Maintain a small watchlist of technical signals that should accelerate migration steps:

• Demonstrated execution of large-scale, error-corrected quantum circuits relevant to factoring or discrete logs.
• Public releases of fault-tolerant qubit counts and error-rate reductions that match the thresholds used in models like Google’s.
• Open-source Shor implementations showing sub-hour run times at projected hardware scales.

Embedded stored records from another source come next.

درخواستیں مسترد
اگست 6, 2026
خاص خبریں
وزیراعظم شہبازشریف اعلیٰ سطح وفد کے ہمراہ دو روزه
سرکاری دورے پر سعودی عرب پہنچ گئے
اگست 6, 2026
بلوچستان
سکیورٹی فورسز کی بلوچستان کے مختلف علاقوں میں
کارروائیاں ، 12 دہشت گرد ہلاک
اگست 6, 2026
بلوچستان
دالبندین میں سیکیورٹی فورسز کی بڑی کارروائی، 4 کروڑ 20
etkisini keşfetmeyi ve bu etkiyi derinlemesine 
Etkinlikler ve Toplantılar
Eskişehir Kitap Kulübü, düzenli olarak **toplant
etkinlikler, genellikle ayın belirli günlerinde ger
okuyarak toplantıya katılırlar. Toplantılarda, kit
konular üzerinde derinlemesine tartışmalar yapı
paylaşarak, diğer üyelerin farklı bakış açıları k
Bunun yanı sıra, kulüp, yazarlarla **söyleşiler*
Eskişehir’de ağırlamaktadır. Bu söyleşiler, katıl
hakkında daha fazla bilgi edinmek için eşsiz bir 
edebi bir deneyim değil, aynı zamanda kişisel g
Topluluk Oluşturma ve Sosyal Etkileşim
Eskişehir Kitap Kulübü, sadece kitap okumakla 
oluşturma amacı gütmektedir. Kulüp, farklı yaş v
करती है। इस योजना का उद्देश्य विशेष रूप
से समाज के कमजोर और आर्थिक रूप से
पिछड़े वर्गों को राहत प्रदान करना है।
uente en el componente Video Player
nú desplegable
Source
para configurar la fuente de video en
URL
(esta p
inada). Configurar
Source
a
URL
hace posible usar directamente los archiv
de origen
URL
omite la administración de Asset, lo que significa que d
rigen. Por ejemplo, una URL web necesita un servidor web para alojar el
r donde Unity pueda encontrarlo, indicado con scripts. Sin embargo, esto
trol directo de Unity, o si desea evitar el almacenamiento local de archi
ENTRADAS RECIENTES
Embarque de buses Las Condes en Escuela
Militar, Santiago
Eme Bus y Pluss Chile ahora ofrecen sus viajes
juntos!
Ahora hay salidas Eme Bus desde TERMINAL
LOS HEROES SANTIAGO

If two or more of these signals appear, move from medium-term to emergency migration posture.

Closing thoughts

The quantum threat to BTC and ETH is not a binary “safe/compromised” flip; it’s a rising risk that can be substantially mitigated if the community acts deliberately and early. Address hygiene and custodial best practices buy time. Hybrid cryptography, MPC, and protocol upgrades are the durable fixes — but they require engineering, standards work, and coordination. Follow the science, keep migration playbooks ready, and treat the Google and Drake analyses as a clear call to action rather than a reason to panic.

Sources

• Justin Drake analysis and discussion: https://coinpedia.org/news/can-quantum-computers-break-bitcoin-by-2032-an-ethereum-researcher-thinks-it-is-possible/
• Google Quantum AI findings: https://coinpedia.org/news/google-quantum-computing-warns-6-9-million-bitcoin-could-be-at-risk/
• Industry coverage on amplification and context: https://www.newsbtc.com/breaking-news-ticker/google-end-for-bitcoin-near-quantum-computers-attack-soon/

For many engineers and custodians the first practical step is immediate inventory and migration of exposed addresses — and then an architecture review for hybrid and MPC defenses. For protocol teams, the time to prototype and standardize is now; for investors, the time to understand exposure and custody posture is also now. Keep watching both the research literature and credible industry reports, and prioritize action over speculation.

For context on how Bitcoin and Ethereum transaction models expose keys differently, and for implementation-level checklists tailored to exchange operators, contact your crypto security team or consult the growing PQ migration guides being published by custody vendors.